Proving Theorem 2: At Least 2 Games Played

[narledge]

I need help with proving the theorem below

Axiom 1: Each game is played by two distinct teams.
Axiom 2: There are at least four teams.
Axiom 3: There are at least one game played by each team
Axiom 4: Each distinct team plays each of the other teams at most one time

Theorem 2: At minimum there are two games played
According to axiom 2, there are at least four teams and we will call them team A, B, C, D. Since axiom 1 requires that a game is played between two distinct games so team A could playing team C and team B could play D. Axiom 4 states that each team plays each of the other teams no more than once. Each of the four teams are playing at least one game which is required by axiom 3. Therefore, at minimum there are two games played.

 

[Evgeny.Makarov]

Since axiom 1 requires that a game is played between two distinct games so team A could playing team C and team B could play D.

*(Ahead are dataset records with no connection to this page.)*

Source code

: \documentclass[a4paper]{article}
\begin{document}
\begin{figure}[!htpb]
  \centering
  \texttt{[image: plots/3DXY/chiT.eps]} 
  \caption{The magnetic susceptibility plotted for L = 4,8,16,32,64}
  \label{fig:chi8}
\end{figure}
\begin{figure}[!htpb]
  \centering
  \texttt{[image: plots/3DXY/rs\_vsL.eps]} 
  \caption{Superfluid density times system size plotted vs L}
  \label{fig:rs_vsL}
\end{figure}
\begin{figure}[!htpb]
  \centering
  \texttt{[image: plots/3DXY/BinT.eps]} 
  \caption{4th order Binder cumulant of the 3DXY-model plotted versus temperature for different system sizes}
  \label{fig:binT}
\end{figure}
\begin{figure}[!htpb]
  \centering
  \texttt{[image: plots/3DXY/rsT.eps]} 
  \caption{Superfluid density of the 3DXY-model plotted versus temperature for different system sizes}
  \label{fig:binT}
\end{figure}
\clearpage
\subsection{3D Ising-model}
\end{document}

What if A played B or D and the other two teams played among themselves? What if A played a team that is not B, C or D? A proof must consider all cases.

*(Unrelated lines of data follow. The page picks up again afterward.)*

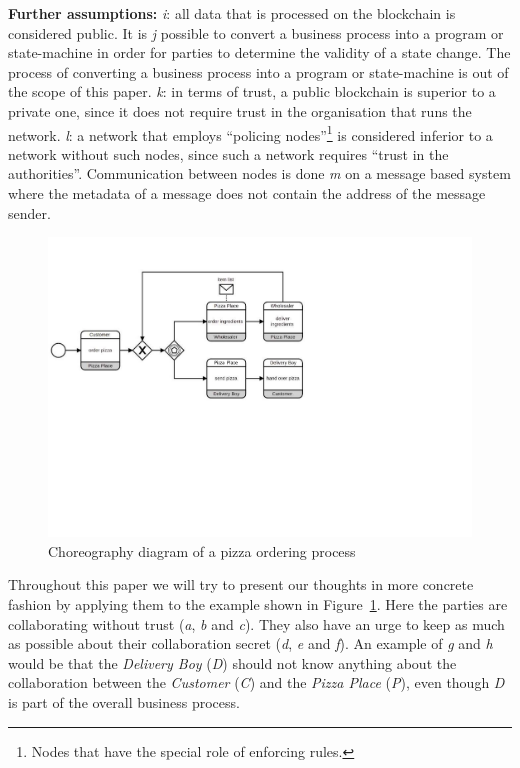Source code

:\documentclass[runningheads]{llncs}
\newcommand{\ber}[1]{\textit{#1}}
\newcommand{\reffig}[1]{Figure~\ref{#1}}
\newcommand{\noteme}[1]{\todo{#1}}
\renewcommand{\bigbreak}{}
\newcommand{\quotel}{``}
\newcommand{\quoter}{''}
\begin{document}
\bigbreak
\textbf{Further assumptions:}
\ber{i}: all data that is processed on the blockchain is considered public. It is \ber{j} possible to convert a business process into a program or state-machine in order for parties to determine the validity of a state change. The process of converting a business process into a program or state-machine is out of the scope of this paper. \ber{k}: in terms of trust, a public blockchain is superior to a private one, since it does not require trust in the organisation that runs the network. \ber{l}: a network that employs \quotel  policing nodes\quoter  \footnote{Nodes that have the special role of enforcing rules.} is considered inferior to a network without such nodes, since such a network requires \quotel trust in the authorities\quoter . Communication between nodes is done \ber{m} on a message based system where the metadata of a message does not contain the address of the message sender.

\begin{center}
\begin{figure}
    \centering
    \includegraphics[trim=0cm 9.5cm 11.5cm 2.4cm,clip=true,scale=0.65]{newbpmn.pdf}
    \caption{Choreography diagram of a pizza ordering process} 
    \label{fig:simple_bpmn}
\end{figure}
\end{center}


Throughout this paper we will try to present our thoughts in more concrete fashion by applying them to the example shown in \reffig{fig:simple_bpmn}. Here the parties are collaborating without trust (\ber{a}, \ber{b} and \ber{c}). They also have an urge to keep as much as possible about their collaboration secret (\ber{d}, \ber{e} and \ber{f}). An example of \ber{g} and \ber{h} would be that the \textit{Delivery Boy} (\ber{D})
 should not know anything about the collaboration between the \textit{Customer} (\ber{C}) and the \textit{Pizza Place} (\ber{P}), even though \ber{D} is part of the overall business process. 
\end{document}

Axiom 4 states that each team plays each of the other teams no more than once.

This does not help advance the proof since this statement only limits the number of played games from above, while the theorem bounds them from below.

Each of the four teams are playing at least one game which is required by axiom 3. Therefore, at minimum there are two games played.

To justifiably say "therefore" you must consider different cases as described above, and in each case conclude that there are at least two games. Otherwise, this seems like a gap in the proof.

 

[narledge]

Thank you for your help, could your offer any additional assistance for how I could write it to make the proof correct?

 

[Evgeny.Makarov]

I would start as you did: According to axiom 2, there are at least four teams and we will call them A, B, C, D. By Axiom 3, A played a game. Let's call its opponent in this game X. Then there is at least one team Y among B, C and D that is not X. By Axiom 3, Y also played a game, and that game must be different from the one between A and X since Y is distinct from both A and X. Thus, we found at least two games.

Note that I assume something that is not, strictly speaking, stated explicitly in the axioms, namely, that games between two different unordered pairs of teams are distinct. In other words, if X and Y played a game and U and V played a game and $\{X, Y\}\ne\{U, V\}$, then these are two different games.